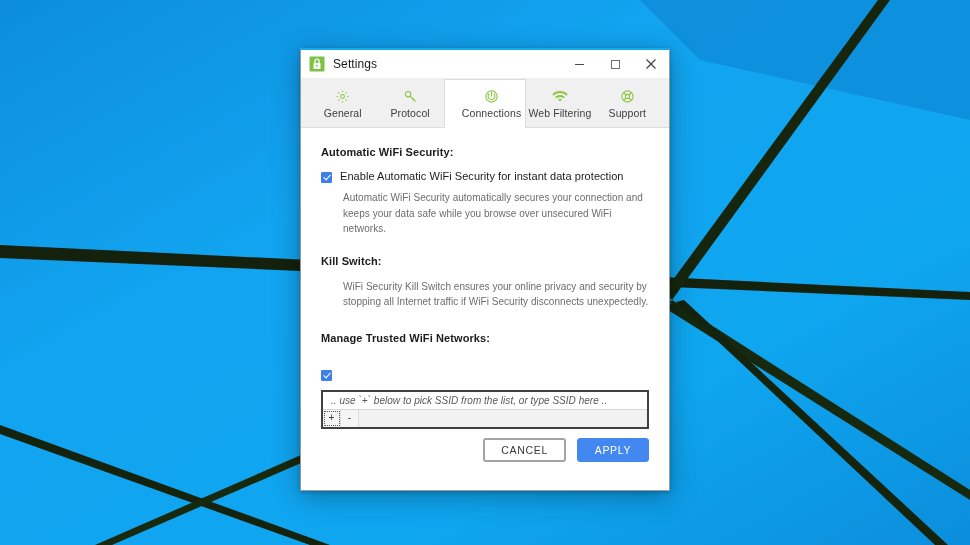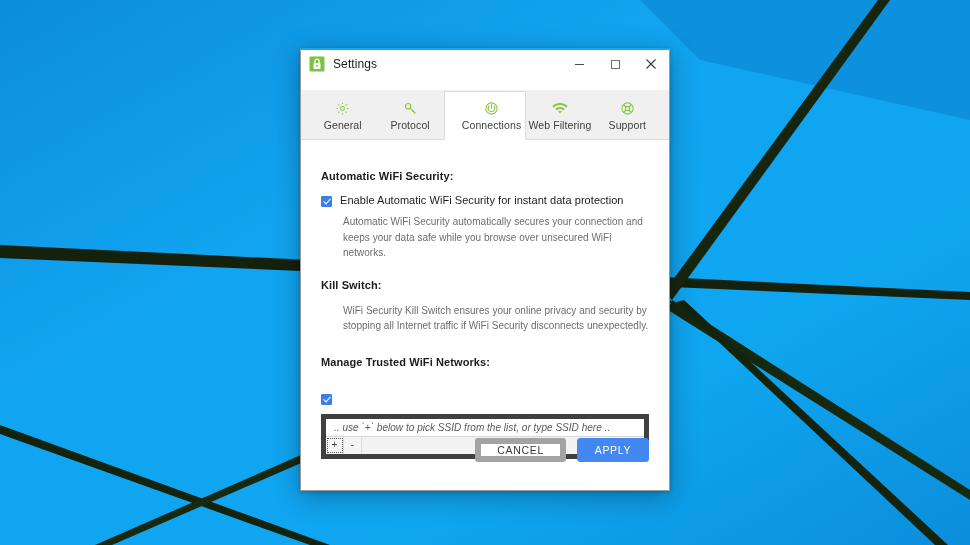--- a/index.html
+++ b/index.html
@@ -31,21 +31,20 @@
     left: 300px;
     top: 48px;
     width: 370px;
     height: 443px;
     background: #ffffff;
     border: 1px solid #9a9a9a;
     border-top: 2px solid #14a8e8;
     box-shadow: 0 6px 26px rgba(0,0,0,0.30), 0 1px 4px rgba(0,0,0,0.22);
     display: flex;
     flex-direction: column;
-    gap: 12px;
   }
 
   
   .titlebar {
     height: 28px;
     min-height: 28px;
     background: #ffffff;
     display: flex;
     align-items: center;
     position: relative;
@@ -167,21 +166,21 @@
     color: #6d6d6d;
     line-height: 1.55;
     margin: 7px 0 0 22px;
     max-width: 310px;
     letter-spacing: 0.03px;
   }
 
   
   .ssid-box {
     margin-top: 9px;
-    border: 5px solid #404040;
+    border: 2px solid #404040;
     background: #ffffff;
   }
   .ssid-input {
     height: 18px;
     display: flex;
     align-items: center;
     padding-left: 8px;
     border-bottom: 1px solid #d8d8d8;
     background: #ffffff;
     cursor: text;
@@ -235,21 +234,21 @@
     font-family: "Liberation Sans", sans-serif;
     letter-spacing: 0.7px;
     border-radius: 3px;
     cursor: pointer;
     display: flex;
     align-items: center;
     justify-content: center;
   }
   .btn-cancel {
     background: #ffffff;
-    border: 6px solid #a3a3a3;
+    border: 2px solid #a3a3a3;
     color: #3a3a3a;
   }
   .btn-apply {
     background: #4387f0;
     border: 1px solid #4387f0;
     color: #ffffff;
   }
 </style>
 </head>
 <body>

INSTRUCTIONS TO FOLLOW – Please repeat the entries exactly. Do not include the pictures.

WRITTEN SOLUTION –
--- a/index.html
+++ b/index.html
@@ -31,21 +31,20 @@
     left: 300px;
     top: 48px;
     width: 370px;
     height: 443px;
     background: #ffffff;
     border: 1px solid #9a9a9a;
     border-top: 2px solid #14a8e8;
     box-shadow: 0 6px 26px rgba(0,0,0,0.30), 0 1px 4px rgba(0,0,0,0.22);
     display: flex;
     flex-direction: column;
-    gap: 12px;
   }
 
   
   .titlebar {
     height: 28px;
     min-height: 28px;
     background: #ffffff;
     display: flex;
     align-items: center;
     position: relative;
@@ -167,21 +166,21 @@
     color: #6d6d6d;
     line-height: 1.55;
     margin: 7px 0 0 22px;
     max-width: 310px;
     letter-spacing: 0.03px;
   }
 
   
   .ssid-box {
     margin-top: 9px;
-    border: 5px solid #404040;
+    border: 2px solid #404040;
     background: #ffffff;
   }
   .ssid-input {
     height: 18px;
     display: flex;
     align-items: center;
     padding-left: 8px;
     border-bottom: 1px solid #d8d8d8;
     background: #ffffff;
     cursor: text;
@@ -235,21 +234,21 @@
     font-family: "Liberation Sans", sans-serif;
     letter-spacing: 0.7px;
     border-radius: 3px;
     cursor: pointer;
     display: flex;
     align-items: center;
     justify-content: center;
   }
   .btn-cancel {
     background: #ffffff;
-    border: 6px solid #a3a3a3;
+    border: 2px solid #a3a3a3;
     color: #3a3a3a;
   }
   .btn-apply {
     background: #4387f0;
     border: 1px solid #4387f0;
     color: #ffffff;
   }
 </style>
 </head>
 <body>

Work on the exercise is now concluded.